◆ What needs to be done
Update the data below by writing it out again with every "collector number" changed to "collection number" and everything else left as it is.
— START Supplied data —
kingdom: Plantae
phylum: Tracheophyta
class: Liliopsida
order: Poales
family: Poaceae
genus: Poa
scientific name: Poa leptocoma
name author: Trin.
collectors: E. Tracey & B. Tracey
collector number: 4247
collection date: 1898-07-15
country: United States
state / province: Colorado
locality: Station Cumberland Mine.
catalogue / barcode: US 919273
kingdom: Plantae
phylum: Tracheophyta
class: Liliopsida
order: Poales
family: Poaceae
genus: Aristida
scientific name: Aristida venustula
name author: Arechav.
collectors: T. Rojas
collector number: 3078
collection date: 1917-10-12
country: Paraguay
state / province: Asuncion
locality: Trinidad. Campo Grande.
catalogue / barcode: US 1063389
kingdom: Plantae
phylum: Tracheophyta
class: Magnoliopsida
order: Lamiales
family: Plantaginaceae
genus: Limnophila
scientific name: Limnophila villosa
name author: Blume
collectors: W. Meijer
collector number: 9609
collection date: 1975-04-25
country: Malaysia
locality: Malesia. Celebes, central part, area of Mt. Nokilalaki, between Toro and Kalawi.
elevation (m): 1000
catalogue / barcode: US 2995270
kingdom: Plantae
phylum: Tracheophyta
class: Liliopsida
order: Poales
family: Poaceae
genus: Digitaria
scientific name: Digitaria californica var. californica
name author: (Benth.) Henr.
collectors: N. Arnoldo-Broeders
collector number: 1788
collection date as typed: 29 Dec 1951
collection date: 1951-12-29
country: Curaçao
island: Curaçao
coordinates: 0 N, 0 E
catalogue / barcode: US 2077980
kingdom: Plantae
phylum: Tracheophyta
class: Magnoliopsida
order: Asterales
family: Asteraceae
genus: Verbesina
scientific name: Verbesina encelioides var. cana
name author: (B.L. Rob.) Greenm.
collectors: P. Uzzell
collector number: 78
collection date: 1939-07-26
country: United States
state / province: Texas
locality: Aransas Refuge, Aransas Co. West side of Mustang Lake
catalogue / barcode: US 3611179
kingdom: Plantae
— END Supplied data —
◆ Expected answer
kingdom: Plantae
phylum: Tracheophyta
class: Liliopsida
order: Poales
family: Poaceae
genus: Poa
scientific name: Poa leptocoma
name author: Trin.
collectors: E. Tracey & B. Tracey
collection number: 4247
collection date: 1898-07-15
country: United States
state / province: Colorado
locality: Station Cumberland Mine.
catalogue / barcode: US 919273
kingdom: Plantae
phylum: Tracheophyta
class: Liliopsida
order: Poales
family: Poaceae
genus: Aristida
scientific name: Aristida venustula
name author: Arechav.
collectors: T. Rojas
collection number: 3078
collection date: 1917-10-12
country: Paraguay
state / province: Asuncion
locality: Trinidad. Campo Grande.
catalogue / barcode: US 1063389
kingdom: Plantae
phylum: Tracheophyta
class: Magnoliopsida
order: Lamiales
family: Plantaginaceae
genus: Limnophila
scientific name: Limnophila villosa
name author: Blume
collectors: W. Meijer
collection number: 9609
collection date: 1975-04-25
country: Malaysia
locality: Malesia. Celebes, central part, area of Mt. Nokilalaki, between Toro and Kalawi.
elevation (m): 1000
catalogue / barcode: US 2995270
kingdom: Plantae
phylum: Tracheophyta
class: Liliopsida
order: Poales
family: Poaceae
genus: Digitaria
scientific name: Digitaria californica var. californica
name author: (Benth.) Henr.
collectors: N. Arnoldo-Broeders
collection number: 1788
collection date as typed: 29 Dec 1951
collection date: 1951-12-29
country: Curaçao
island: Curaçao
coordinates: 0 N, 0 E
catalogue / barcode: US 2077980
kingdom: Plantae
phylum: Tracheophyta
class: Magnoliopsida
order: Asterales
family: Asteraceae
genus: Verbesina
scientific name: Verbesina encelioides var. cana
name author: (B.L. Rob.) Greenm.
collectors: P. Uzzell
collection number: 78
collection date: 1939-07-26
country: United States
state / province: Texas
locality: Aransas Refuge, Aransas Co. West side of Mustang Lake
catalogue / barcode: US 3611179
kingdom: Plantae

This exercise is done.